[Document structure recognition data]
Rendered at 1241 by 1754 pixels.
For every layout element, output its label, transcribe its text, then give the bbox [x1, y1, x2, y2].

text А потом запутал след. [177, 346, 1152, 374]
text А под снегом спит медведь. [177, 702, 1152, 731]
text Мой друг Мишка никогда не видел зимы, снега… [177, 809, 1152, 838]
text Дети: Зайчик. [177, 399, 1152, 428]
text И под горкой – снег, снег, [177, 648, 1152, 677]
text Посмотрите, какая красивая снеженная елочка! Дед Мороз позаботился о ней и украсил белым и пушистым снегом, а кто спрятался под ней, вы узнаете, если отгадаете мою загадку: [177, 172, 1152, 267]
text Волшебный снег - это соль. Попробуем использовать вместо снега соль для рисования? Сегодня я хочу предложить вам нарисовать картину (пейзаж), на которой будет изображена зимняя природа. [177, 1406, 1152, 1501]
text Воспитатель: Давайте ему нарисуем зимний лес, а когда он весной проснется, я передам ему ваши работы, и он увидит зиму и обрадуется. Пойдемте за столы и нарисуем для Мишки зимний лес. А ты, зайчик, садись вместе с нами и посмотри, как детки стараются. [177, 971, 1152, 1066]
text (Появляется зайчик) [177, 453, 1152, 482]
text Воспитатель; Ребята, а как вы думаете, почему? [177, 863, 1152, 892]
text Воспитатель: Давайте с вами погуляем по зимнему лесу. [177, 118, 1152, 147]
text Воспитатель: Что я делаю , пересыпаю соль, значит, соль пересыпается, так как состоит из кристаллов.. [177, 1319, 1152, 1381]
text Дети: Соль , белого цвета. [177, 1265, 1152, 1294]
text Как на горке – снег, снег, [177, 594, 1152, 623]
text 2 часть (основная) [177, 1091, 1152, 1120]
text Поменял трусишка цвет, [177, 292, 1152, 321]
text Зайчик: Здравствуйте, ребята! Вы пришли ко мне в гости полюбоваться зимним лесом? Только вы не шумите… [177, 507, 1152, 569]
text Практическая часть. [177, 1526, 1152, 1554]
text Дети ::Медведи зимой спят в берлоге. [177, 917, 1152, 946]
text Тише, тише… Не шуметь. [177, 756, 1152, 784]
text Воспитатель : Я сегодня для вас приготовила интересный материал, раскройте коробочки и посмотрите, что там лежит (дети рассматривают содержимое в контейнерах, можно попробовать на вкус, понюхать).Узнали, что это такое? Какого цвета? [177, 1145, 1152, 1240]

§ Task to carry out
Could you find every line in the records above that contains the word "часть" and copy it?

§ Final answer
text 2 часть (основная) [177, 1091, 1152, 1120]
text Практическая часть. [177, 1526, 1152, 1554]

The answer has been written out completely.